Imbue de culture occidentale, May effectua plusieurs voyages d’étude
en Europe et se mit en rapport avec maintes célébrités
de son temps.
FÉMINISTE ÉCLAIRÉE
May Ziadé se fit surtout remarquer par son action fébrile
pour émanciper la femme arabe de l’ignorance, d’abord; puis, du
joug des traditions anachroniques, afin qu’elle puisse se comparer à
l’homme et mériter son droit à l’égalité.
May considérait, à juste titre, la femme comme l’élément
de base dans toute société humaine. Une mère esclave,
disait-elle, ne peut nourrir ses enfants que de son propre lait, un lait
qui sent forcément l’asservissement.
Cependant, précisait-elle, l’évolution de la femme ne
doit pas s’effectuer aux dépens de sa féminité, mais
parallèlement à celle de l’homme.
ROMANTISME À L’ORIENTAL
Romantique dès son enfance, May subit successivement l’influence
de Lamartine, de Byron, de Shelley; puis, celle de Gebrane.

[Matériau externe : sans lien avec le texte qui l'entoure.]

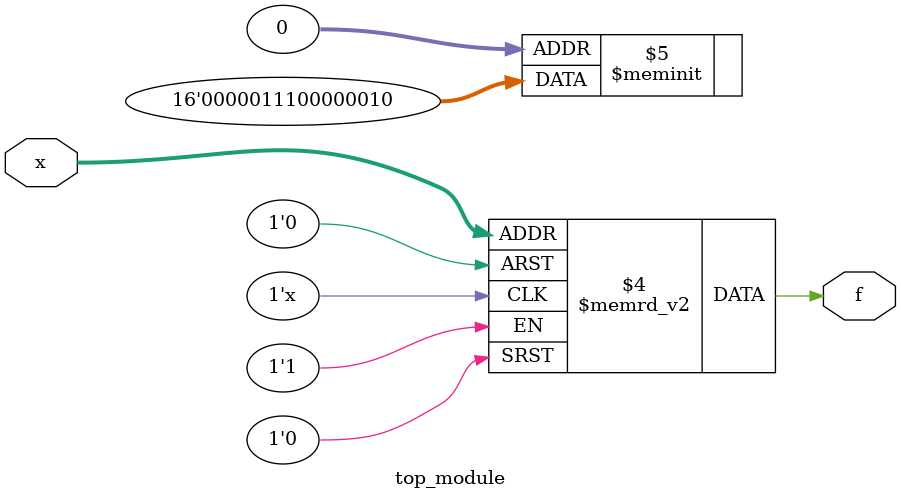
<source format=sv>
module top_module (
    input [4:1] x,
    output logic f
);

always_comb begin
    case ({x[4], x[3], x[2], x[1]})
        4'b0001, 4'b1000, 4'b1001, 4'b1010: f = 1'b1;
        4'b0000, 4'b0010, 4'b0011, 4'b0100, 4'b0101, 4'b0110, 4'b0111, 4'b1011, 4'b1100, 4'b1101, 4'b1110, 4'b1111: f = 1'b0;
    endcase
end

endmodule

</source>
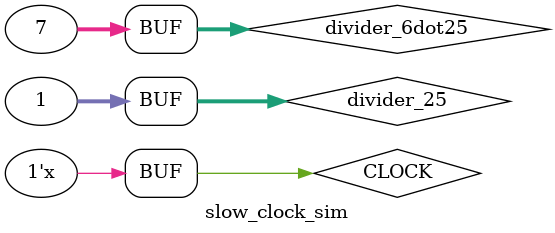
<source format=v>
`timescale 1ns / 1ps


module slow_clock_sim(

    );
    reg CLOCK = 0;
    wire clock_6dot25, clock_25;
    reg [31:0] divider_6dot25 = 7, divider_25 = 1;
    slow_clock clk_6dot25(CLOCK, divider_6dot25, clock_6dot25);
    slow_clock clk(CLOCK, divider_25, clock_25);
    always begin
        #5 CLOCK = ~CLOCK;
    end
endmodule

</source>
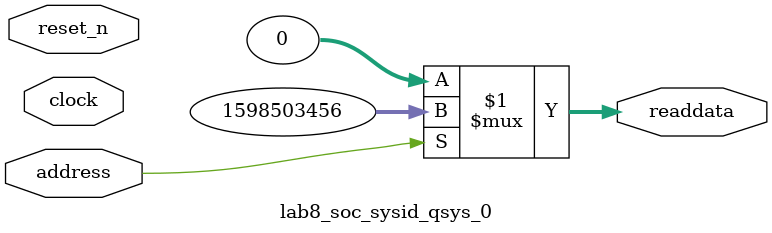
<source format=v>



// synthesis translate_off
`timescale 1ns / 1ps
// synthesis translate_on

// turn off superfluous verilog processor warnings 
// altera message_level Level1 
// altera message_off 10034 10035 10036 10037 10230 10240 10030 

module lab8_soc_sysid_qsys_0 (
               // inputs:
                address,
                clock,
                reset_n,

               // outputs:
                readdata
             )
;

  output  [ 31: 0] readdata;
  input            address;
  input            clock;
  input            reset_n;

  wire    [ 31: 0] readdata;
  //control_slave, which is an e_avalon_slave
  assign readdata = address ? 1598503456 : 0;

endmodule



</source>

Cette influence
se manifeste dans la plupart de ses œuvres. Elle reflète sa nostalgie
du Liban, son imagination fébrile et sa sensibilité très
vive autant que sa tendance mystique, sa mélancolie et son spleen.
“Notre vie, écrit-elle, est ainsi faite que nous laissons un
peu de nous-mêmes aux ronces du sentier et cela à chaque instant...
En vain, voudrions-nous nous arrêter, car nous sommes semblables
à un torrent où l’onde qui suit pousse l’onde qui la précède.”
May s’exprimait aussi aisément en arabe qu’en français
ou en anglais. Elle traduisait de l’allemand, de l’italien et de l’espagnol.
APPRÉCIATION
Comme essayiste, elle se faisait remarquer par sa finesse d’observation
autant que par son souci d’objectivité. Pour cette discipline rigoureuse,
elle usait d’un style sobre, minutieux. Mais comme poète, elle se
distinguait par une imagination sensuelle capable d’associations heureuses.
Il lui importait moins de décrire le réel à grands
renforts de faits, d’images vraisemblables ou à la faveur de saisies
immédiates sur le vif, que de suggérer discrètement
ses impressions et créer une ambiance intime communicative. Son
style devient alors imagé, charnu, lancinant et plein de fraîcheur.
De plus, elle était douée d’un talent oratoire remarquable.
A travers l’ensemble de son œuvre, May tient à communiquer tantôt
l’intensité d’un bonheur éphémère, tantôt
la magie d’un rêve qui transporte au-delà de l’existence monotone,
en cette luminosité illusoire qui exerce sur le lecteur l’effet
d’une transcendance.
Engagée dans son féminisme et témoin de son époque,
May Ziadé a su assumer son temps dans son action sociale comme
dans ses écrits et témoignant pour sa génération,
elle a pu rattacher l’éphémère à ce qu’il y
a de plus durable dans l’existence de l’homme.